ST. MARTIN (November 2003) — Over 100 people attended the book launch for Salted Tongues – Modern Literature in St. Martin by Fabian Adekunle Badejo on the Caribbean island of St. Martin.

The book by the former Nigerian diplomatic officer was published here by House of Nehesi Publishers www.houseofnehesipublish.com . A book signing in Abuja, Nigeria, is planned for early November 2003.

In Salted Tongues, Badejo, an able writer himself, dares a tough look at St. Martin’s developing “national literature.” He knows the writers and calls names; he does not hold back his tongue or his pen in putting forward the crucial need for literary criticism and compares what’s happening in St. Martin to the serious literatures and book publishing in the wider Caribbean past and present, said House of Nehesi president Jacqueline Sample.

Badejo, who has made St. Martin his home since 1981, is probably best known for his long-running Sunday radio magazine Culture Time and as one of the island’s senior newspaper editors. In Salted Tongues the author comments on and goes light years beyond Wycliffe Smith’s important 1981 pioneer “survey of poetry in the Dutch Windward Islands.”

Badejo also touches on Saba and Statia, but his focus is St. Martin, attending to a “modern” classification of the published writers from Camille Baly to Lasana M. Sekou; from literature-related activities in the 1960s to 2003. Badejo then brings in the element of the island’s “language question” with a refreshing cross-reference to music that might make the sharpest Trinidadian scholar of literary and music criticisms raise an eyebrow.

With the very name of the book of essays cueing into what author Lasana M. Sekou calls “the cultural centrality of the Great Salt Pond,” Salted Tongues will probably more than surprise St.

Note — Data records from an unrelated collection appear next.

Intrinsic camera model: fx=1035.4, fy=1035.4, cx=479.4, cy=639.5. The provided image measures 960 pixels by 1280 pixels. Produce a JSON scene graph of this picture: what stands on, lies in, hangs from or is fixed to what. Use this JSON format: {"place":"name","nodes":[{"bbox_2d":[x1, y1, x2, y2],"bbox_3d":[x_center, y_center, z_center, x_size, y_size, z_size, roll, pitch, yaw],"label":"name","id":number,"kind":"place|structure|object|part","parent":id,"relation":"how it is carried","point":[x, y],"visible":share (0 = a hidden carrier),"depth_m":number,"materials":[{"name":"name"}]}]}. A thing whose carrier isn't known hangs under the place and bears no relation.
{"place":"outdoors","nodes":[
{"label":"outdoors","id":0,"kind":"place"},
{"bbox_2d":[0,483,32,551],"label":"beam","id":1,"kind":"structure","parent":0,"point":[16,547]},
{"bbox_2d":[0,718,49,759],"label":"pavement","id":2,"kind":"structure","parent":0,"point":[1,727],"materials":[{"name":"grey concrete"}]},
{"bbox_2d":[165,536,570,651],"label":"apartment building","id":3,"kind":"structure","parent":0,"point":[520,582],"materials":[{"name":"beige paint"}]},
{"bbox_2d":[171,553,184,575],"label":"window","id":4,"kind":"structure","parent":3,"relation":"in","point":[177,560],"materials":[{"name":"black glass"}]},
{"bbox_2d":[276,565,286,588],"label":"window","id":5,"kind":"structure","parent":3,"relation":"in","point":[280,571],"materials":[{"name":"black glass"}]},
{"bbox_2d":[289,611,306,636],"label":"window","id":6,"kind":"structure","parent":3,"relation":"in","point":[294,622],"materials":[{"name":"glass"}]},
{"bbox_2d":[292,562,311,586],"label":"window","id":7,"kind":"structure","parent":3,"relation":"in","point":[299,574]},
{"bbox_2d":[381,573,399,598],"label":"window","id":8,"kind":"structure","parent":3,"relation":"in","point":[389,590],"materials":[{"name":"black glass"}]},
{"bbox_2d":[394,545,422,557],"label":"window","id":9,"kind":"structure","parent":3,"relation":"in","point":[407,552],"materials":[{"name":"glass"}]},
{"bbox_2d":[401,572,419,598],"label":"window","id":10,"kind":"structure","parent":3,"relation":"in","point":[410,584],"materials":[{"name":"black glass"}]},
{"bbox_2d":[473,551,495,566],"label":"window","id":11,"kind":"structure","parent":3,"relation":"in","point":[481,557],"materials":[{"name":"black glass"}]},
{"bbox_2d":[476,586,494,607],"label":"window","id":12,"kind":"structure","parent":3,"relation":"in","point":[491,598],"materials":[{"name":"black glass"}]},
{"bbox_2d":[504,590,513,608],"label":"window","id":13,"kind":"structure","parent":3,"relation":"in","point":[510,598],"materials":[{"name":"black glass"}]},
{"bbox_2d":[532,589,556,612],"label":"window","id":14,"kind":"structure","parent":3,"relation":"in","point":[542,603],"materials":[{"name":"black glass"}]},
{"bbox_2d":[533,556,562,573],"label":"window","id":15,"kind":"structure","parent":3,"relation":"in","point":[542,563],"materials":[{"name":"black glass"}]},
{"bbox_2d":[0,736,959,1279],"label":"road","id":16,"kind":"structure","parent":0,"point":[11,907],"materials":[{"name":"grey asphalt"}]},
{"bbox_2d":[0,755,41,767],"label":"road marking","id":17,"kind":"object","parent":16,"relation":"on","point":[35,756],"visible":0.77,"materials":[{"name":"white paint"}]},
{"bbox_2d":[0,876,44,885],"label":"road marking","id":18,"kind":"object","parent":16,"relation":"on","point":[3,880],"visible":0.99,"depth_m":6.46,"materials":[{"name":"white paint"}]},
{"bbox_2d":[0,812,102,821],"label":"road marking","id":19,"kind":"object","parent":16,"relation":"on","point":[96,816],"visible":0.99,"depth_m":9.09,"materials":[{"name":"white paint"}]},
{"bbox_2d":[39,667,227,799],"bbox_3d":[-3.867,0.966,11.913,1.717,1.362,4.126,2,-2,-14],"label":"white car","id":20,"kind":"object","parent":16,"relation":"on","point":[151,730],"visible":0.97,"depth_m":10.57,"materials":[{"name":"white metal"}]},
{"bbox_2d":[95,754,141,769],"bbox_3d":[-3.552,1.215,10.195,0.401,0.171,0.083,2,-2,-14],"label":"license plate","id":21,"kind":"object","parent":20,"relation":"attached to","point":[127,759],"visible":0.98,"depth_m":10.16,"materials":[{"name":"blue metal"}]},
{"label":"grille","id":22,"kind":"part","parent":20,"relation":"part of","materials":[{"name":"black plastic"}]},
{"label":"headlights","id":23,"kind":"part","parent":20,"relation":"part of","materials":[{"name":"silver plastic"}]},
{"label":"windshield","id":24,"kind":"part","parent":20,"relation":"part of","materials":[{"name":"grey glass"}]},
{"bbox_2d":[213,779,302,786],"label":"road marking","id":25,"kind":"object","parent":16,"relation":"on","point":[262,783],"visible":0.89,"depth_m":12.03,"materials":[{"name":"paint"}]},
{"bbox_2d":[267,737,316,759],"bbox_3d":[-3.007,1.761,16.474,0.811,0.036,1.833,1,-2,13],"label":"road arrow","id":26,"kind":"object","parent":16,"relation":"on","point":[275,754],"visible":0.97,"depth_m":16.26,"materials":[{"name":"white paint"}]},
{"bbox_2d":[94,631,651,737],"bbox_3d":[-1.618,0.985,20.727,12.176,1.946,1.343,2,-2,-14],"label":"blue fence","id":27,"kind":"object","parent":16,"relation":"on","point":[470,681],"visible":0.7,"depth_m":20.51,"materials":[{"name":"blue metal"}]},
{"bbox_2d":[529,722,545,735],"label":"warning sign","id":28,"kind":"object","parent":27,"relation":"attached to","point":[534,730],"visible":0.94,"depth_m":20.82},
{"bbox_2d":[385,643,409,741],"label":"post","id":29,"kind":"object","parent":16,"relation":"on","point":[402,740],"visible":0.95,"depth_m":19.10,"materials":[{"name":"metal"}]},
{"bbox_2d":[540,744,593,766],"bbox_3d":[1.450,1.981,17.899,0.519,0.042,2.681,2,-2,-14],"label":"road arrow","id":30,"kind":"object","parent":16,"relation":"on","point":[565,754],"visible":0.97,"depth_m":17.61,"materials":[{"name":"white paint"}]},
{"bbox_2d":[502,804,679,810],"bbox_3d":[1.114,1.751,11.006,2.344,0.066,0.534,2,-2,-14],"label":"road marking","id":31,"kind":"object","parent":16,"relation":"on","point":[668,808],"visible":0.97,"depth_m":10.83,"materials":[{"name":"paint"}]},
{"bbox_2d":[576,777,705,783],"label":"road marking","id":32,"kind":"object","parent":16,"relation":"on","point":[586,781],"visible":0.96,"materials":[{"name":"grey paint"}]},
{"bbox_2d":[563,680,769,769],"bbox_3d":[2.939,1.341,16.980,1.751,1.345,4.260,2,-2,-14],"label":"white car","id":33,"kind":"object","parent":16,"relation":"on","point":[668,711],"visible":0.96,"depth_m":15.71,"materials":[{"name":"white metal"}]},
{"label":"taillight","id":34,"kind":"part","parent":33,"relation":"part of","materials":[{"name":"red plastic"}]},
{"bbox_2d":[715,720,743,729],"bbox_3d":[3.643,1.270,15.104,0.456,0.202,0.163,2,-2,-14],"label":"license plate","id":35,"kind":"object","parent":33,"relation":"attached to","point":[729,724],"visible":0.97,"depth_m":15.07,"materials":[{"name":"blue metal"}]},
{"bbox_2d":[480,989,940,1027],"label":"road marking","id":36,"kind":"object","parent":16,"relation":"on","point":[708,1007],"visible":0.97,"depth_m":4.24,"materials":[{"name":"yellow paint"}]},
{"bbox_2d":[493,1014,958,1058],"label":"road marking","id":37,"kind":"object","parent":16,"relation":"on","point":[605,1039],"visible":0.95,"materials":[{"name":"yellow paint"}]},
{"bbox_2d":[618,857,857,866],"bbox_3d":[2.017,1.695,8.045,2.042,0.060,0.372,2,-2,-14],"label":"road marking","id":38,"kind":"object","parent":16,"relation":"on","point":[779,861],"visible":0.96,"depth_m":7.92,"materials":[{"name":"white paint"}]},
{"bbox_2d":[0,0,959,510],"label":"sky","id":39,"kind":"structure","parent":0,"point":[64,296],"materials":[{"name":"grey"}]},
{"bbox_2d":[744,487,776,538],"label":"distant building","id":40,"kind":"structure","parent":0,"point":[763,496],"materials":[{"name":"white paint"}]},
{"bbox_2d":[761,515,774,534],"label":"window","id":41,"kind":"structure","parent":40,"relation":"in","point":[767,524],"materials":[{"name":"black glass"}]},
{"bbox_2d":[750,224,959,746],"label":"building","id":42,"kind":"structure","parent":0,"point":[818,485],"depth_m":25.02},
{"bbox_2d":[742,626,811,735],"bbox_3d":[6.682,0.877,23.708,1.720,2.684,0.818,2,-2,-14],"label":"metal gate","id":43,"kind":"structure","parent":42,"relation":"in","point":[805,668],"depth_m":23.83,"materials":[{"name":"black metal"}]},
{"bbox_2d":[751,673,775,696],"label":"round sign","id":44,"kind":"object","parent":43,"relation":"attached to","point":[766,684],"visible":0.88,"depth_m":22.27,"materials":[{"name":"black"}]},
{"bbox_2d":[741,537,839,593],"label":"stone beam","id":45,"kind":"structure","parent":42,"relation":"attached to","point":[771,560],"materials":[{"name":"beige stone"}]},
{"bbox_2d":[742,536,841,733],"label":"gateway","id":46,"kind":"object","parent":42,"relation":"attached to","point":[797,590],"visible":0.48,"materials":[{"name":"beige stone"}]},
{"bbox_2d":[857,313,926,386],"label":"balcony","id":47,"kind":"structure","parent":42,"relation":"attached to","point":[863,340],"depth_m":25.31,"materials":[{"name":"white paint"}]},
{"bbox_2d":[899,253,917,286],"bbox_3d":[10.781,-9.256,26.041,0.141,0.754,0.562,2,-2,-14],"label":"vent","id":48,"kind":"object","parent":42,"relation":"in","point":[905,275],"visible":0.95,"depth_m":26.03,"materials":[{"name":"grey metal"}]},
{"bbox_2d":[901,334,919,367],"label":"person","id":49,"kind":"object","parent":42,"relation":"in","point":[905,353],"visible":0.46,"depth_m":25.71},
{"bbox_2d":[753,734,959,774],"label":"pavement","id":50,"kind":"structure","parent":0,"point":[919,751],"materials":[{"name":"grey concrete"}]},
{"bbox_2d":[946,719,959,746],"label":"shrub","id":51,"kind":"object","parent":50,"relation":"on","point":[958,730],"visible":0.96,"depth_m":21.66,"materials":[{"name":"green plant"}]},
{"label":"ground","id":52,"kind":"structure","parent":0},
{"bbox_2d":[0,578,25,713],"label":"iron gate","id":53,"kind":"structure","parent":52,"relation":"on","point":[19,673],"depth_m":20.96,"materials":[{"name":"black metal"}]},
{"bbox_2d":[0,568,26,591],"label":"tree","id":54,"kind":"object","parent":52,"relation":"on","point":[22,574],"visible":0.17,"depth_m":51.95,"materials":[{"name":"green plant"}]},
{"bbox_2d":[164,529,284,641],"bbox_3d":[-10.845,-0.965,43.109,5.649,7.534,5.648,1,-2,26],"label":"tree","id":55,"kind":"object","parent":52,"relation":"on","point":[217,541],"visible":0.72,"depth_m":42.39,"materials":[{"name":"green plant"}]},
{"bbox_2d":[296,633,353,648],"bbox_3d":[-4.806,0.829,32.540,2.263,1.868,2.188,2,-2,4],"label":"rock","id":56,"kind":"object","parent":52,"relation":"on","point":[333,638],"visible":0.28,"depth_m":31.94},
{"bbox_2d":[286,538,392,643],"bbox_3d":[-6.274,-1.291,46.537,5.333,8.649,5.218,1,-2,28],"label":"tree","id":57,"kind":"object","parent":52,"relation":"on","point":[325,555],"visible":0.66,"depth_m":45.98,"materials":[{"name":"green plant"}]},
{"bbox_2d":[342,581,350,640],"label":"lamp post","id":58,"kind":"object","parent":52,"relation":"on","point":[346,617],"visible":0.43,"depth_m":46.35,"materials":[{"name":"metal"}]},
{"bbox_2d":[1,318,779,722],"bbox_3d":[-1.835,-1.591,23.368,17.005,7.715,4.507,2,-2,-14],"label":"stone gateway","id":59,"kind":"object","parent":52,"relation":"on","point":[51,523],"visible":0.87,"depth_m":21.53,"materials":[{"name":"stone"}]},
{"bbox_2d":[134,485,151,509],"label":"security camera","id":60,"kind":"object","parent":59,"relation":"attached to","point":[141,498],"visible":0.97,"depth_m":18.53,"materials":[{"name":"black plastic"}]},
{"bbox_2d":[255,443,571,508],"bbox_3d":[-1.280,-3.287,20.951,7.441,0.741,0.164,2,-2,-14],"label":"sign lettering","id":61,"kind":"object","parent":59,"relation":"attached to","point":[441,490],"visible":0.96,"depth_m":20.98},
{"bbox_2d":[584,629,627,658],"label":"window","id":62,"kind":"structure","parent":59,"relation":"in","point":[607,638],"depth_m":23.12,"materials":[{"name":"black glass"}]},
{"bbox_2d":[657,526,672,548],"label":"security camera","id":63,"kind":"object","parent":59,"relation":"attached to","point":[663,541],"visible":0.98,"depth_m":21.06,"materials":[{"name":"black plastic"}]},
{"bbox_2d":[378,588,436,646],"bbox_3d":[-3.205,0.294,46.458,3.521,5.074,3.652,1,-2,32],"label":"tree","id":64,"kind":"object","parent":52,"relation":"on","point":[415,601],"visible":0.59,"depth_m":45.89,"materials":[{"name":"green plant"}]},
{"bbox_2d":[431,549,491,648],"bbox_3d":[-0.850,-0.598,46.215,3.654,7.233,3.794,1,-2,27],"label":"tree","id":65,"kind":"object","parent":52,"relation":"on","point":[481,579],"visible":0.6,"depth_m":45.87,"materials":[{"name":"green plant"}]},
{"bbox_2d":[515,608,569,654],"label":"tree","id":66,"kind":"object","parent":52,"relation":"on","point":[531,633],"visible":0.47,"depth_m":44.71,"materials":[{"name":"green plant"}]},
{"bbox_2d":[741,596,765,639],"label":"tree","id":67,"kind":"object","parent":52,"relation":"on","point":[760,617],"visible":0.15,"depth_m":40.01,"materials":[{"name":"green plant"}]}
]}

Martiners about their own literary and music production.

The new House of Nehesi title was also launched on October 29, 2003 at the 2nd Caribbean International Publishing Conference as the second leg of a book tour, said Sample. The October 28-31 conference of the Caribbean Publishers Network (CAPNET) took place on the island of Curaçao.

The topics covered and the quality of Badejo’s writing means that it will be impossible for the book to circulate only in St. Martin. In fact, the publisher has already been sending out the pre-print text for review.

n his review of Salted Tongues, literary historian Dr. Wim Rutgers at the University of Aruba stated that, “Fabian Adekunle Badejo has contributed significantly to filling a gap in Caribbean literature and widen the scope about the authors of modern writing and the role of language, publishing and literary criticism in St. Martin.”